Umfangreiche Erfahrungen über den Einsatz des Allradantriebs im Sportwagen sammelte Porsche im Typ 959, einem Technologieträger in jeder Hinsicht. Als Sonderserie nur in einer geringen Stückzahl hergestellt, hat er seine Fortsetzung und Auswirkung in Porsches erstem Allrad-Seriensportwagen gefunden, dem im Jahr 1988 vorgestellten 911 Carrera 4. Der 959 hatte für beste Fahrdynamik eine elektronisch stufenlos geregelte Längssperre, und die Verteilung der Momente auf die beiden Achsen erfolgte in Abhängigkeit von der Radlastverteilung und der Reibwerte der Räder auf die Fahrbahn.

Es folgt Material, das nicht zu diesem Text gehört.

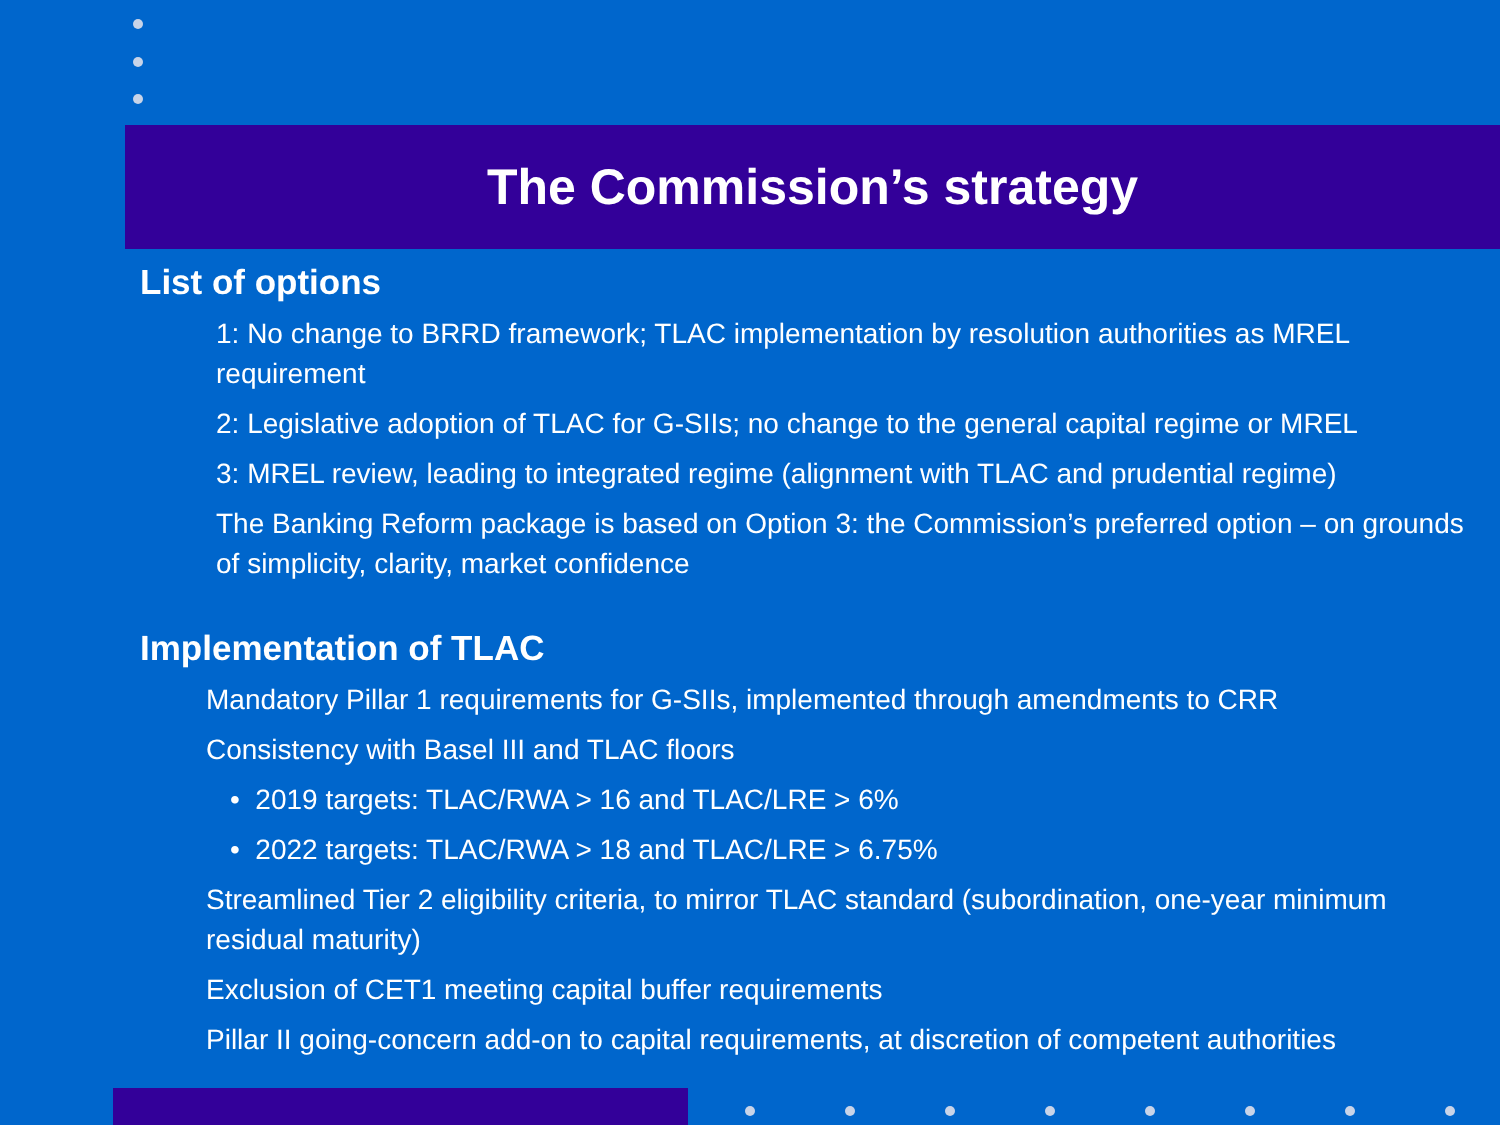The Commission’s strategy
List of options
1: No change to BRRD framework; TLAC implementation by resolution authorities as MREL requirement
2: Legislative adoption of TLAC for G-SIIs; no change to the general capital regime or MREL
3: MREL review, leading to integrated regime (alignment with TLAC and prudential regime)
The Banking Reform package is based on Option 3: the Commission’s preferred option – on grounds of simplicity, clarity, market confidence
Implementation of TLAC
Mandatory Pillar 1 requirements for G-SIIs, implemented through amendments to CRR
Consistency with Basel III and TLAC floors
• 2019 targets: TLAC/RWA > 16 and TLAC/LRE > 6%
• 2022 targets: TLAC/RWA > 18 and TLAC/LRE > 6.75%
Streamlined Tier 2 eligibility criteria, to mirror TLAC standard (subordination, one-year minimum residual maturity)
Exclusion of CET1 meeting capital buffer requirements
Pillar II going-concern add-on to capital requirements, at discretion of competent authorities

Den Carrera 4 statteten die Ingenieure dann zum gleichen Zweck mit einer Grundverteilung der Momente über ein Planeten-Verteilergetriebe von 31 zu 69 Prozent (Vorderachse zu Hinterachse) aus. Dazu gab es eine hydraulisch betätigte Längs- und Quersperre für ein nahezu stufenloses Ändern des Verteilungsverhältnisses. Deren Funktion wurde von einer Elektronik gesteuert, welche im ABS-Steuergerät integriert ist. Der nächste Carrera 4, vorgestellt im Jahr 1994, markierte die nächste Evolutionsstufe des Porsche-Allradantriebs. Unter anderem erhielt er als Längskupplung eine optimal angepasste und sehr leichte Visco-Lamellenkupplung.